The employer is constantly sending away
"help" that have shown their incapacity to further the interests of
the business, and others are being taken on. No matter how good times are, this
sorting continues, only if times are hard and work is scarce, the sorting is
done finer- but out and forever out, the incompetent and unworthy go.
It is the survival of the fittest. Self-interest
prompts every employer to keep the best- those who can carry a message to
Garcia.
I know one man of really brilliant parts who has not
the ability to manage a business of his own, and yet who is absolutely
worthless to any one else, because he carries with him constantly the insane
suspicion that his employer is oppressing, or intending to oppress him. He
cannot give orders; and he will not receive them. Should a message be given him
to take to Garcia, his answer would probably be, "Take it yourself."

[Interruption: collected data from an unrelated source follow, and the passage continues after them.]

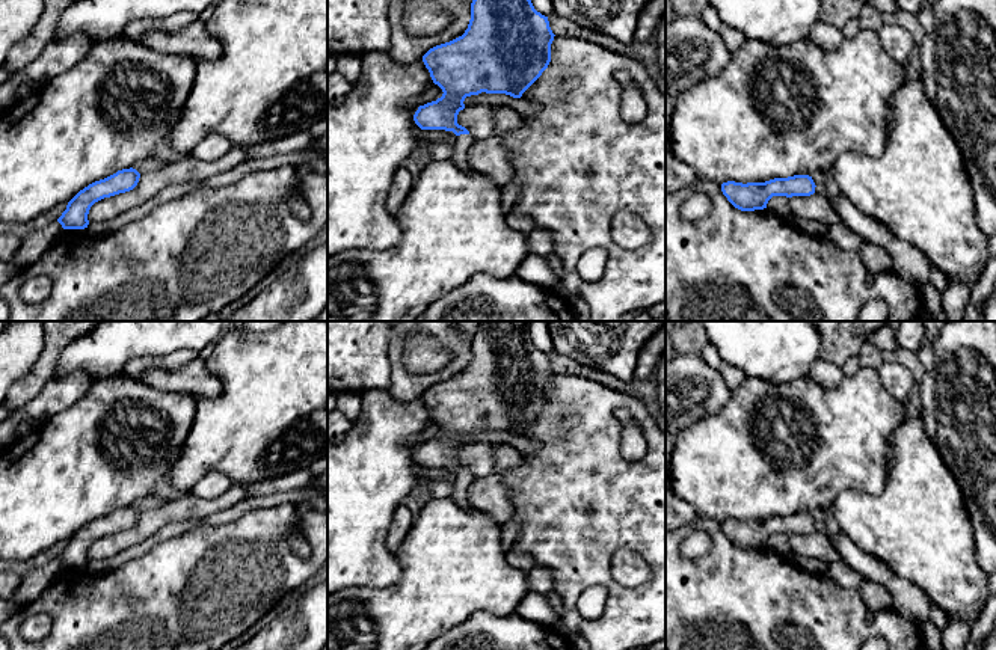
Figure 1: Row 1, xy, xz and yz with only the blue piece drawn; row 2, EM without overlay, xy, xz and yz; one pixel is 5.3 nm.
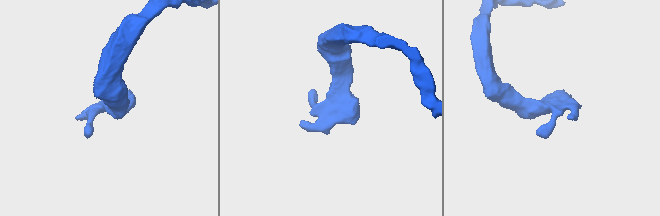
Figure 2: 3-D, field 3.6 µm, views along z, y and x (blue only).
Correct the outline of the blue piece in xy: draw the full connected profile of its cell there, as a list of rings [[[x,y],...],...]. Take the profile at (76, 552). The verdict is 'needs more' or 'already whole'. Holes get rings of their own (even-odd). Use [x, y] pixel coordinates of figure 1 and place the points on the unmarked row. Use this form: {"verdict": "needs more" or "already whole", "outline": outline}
{"verdict": "already whole", "outline": [[[130,505],[89,522],[68,540],[66,547],[62,550],[57,560],[63,567],[88,566],[88,552],[95,540],[133,528],[137,523],[139,516],[140,511]]]}

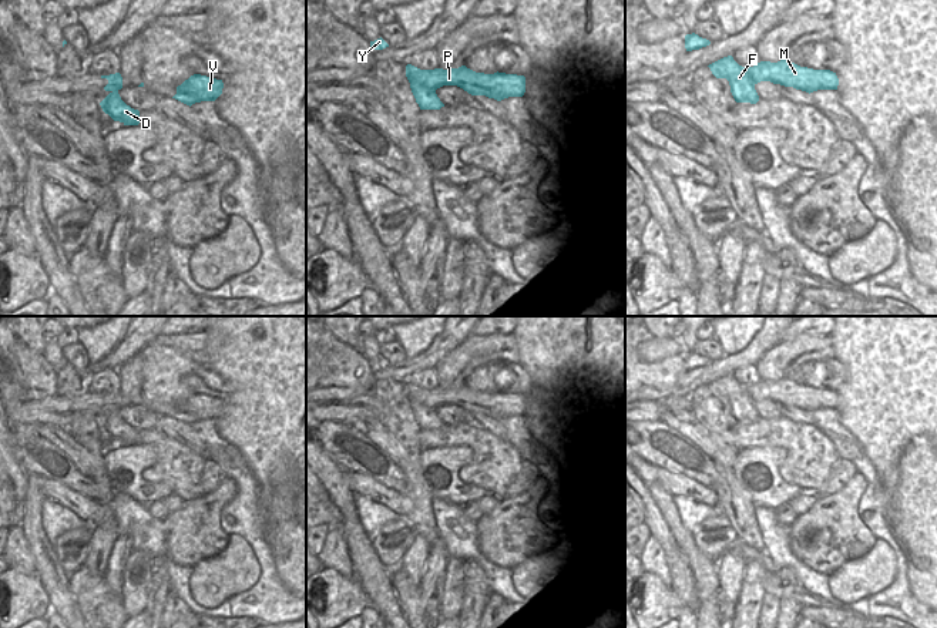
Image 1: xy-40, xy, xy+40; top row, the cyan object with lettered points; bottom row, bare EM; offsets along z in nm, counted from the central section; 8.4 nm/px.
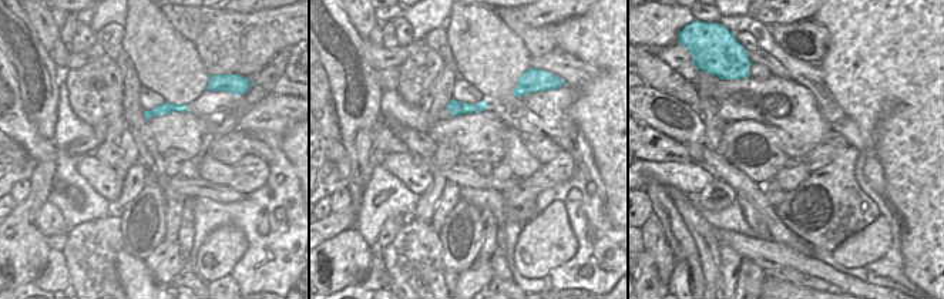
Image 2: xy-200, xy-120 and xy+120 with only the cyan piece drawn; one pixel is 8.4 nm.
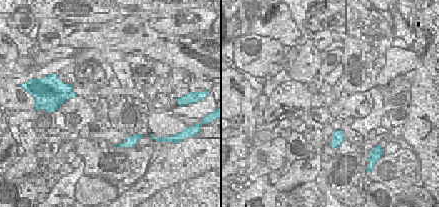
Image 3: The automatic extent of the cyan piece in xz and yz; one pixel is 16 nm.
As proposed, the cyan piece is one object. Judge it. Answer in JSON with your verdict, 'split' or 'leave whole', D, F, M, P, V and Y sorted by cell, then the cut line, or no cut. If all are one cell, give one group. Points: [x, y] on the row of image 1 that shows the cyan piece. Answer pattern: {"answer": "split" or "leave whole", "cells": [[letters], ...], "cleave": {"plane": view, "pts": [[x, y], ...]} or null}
{"answer": "split", "cells": [["D", "F", "Y"], ["M", "P", "V"]], "cleave": {"plane": "xy", "pts": [[409, 81], [417, 80], [435, 90]]}}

Tonight this man walks the streets looking for work,
the wind whistling through his threadbare coat. No one who knows him dare
employ him, for he is a regular fire-brand of discontent. He is impervious to
reason, and the only thing that can impress him is the toe of a thick-soled No.
9 boot.
Of course I know that one so morally deformed is no
less to be pitied than a physical cripple; but in our pitying, let us drop a
tear, too, for the men who are striving to carry on a great enterprise, whose
working hours are not limited by the whistle, and whose hair is fast turning
white through the struggle to hold in line dowdy indifference, slip-shod
imbecility, and the heartless ingratitude, which, but for their enterprise,
would be both hungry & homeless.
Have I put the matter too strongly?
Possibly I have;
but when all the world has gone a-slumming I wish to speak a word of sympathy
for the man who succeeds- the man who, against great odds has directed the
efforts of others, and having succeeded, finds there’s nothing in it: nothing
but bare board and clothes.
I have carried a dinner pail & worked for day’s
wages, and I have also been an employer of labor, and I know there is something
to be said on both sides. There is no excellence, per se, in poverty; rags are
no recommendation; & all employers are not rapacious and high-handed, any
more than all poor men are virtuous.
My heart goes out to the man who does his work when
the "boss" is away, as well as when he is at home. And the man who,
when given a letter for Garcia, quietly take the missive, without asking any
idiotic questions, and with no lurking intention of chucking it into the
nearest sewer, or of doing aught else but deliver it, never gets "laid
off," nor has to go on a strike for higher wages.
Civilization is one long
anxious search for just such individuals. Anything such a man asks shall be
granted; his kind is so rare that no employer can afford to let him go. He is
wanted in every city, town and village- in every office, shop, store and
factory. The world cries out for such: he is needed, & needed badly- the
man who can carry a message to Garcia.